:: About this task ::
Extract exactly and only the lines from the one containing "tilt_deg: -2.2" through the end of the entries below. Pictures should not appear in the copy.

=== Records for this exercise ===

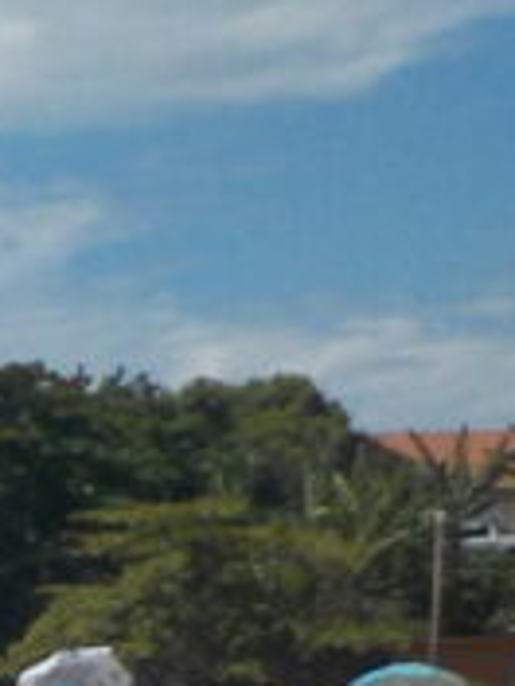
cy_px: 1197
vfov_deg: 10.7
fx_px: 3471
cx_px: -1276
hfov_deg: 7.1
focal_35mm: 175
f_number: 6.6
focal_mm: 4.1
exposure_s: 1/800
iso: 125
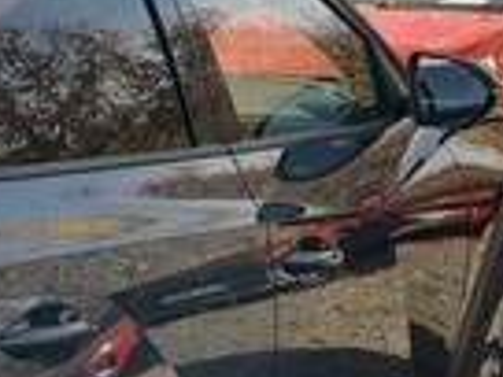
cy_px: 379
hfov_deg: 17.2
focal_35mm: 101
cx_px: -285
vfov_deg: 14.4
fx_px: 1468
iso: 20
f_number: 2
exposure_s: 1/108
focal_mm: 4.6
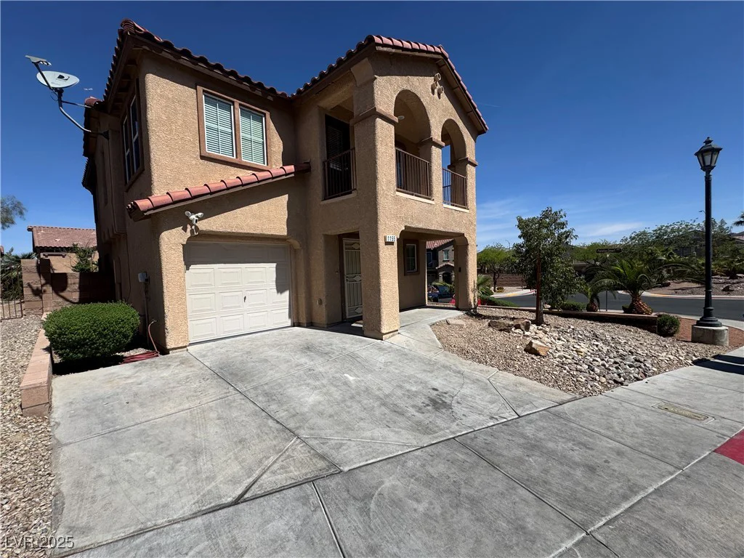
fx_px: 301
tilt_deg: -2.2
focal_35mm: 14
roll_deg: +2.2
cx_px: 372
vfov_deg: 85.7
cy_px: 279
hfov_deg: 102.1
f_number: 2.2
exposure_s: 1/3390
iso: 50
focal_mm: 2.22
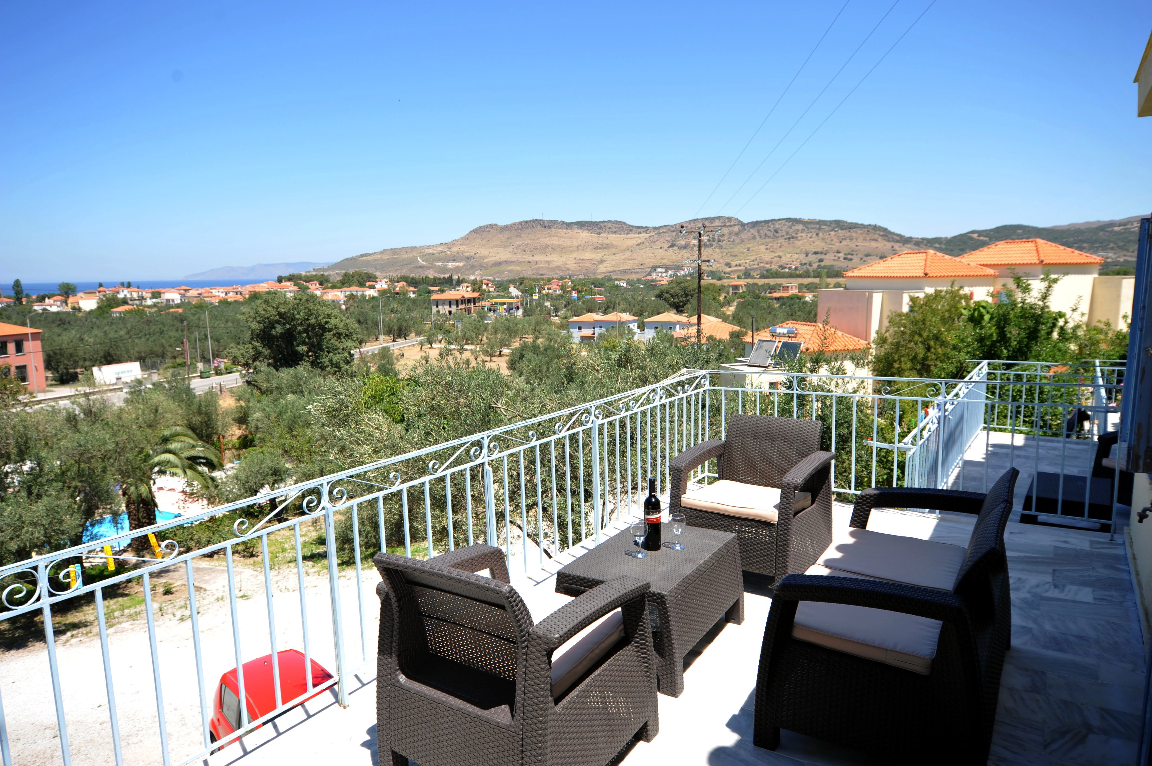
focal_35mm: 24
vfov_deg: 53.1
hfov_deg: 73.8
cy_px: 383
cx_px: 576
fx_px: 767
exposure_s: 1/400
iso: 250
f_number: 7.1
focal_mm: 24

===

:: Output of the task ::
tilt_deg: -2.2
focal_35mm: 14
roll_deg: +2.2
cx_px: 372
vfov_deg: 85.7
cy_px: 279
hfov_deg: 102.1
f_number: 2.2
exposure_s: 1/3390
iso: 50
focal_mm: 2.22
focal_35mm: 24
vfov_deg: 53.1
hfov_deg: 73.8
cy_px: 383
cx_px: 576
fx_px: 767
exposure_s: 1/400
iso: 250
f_number: 7.1
focal_mm: 24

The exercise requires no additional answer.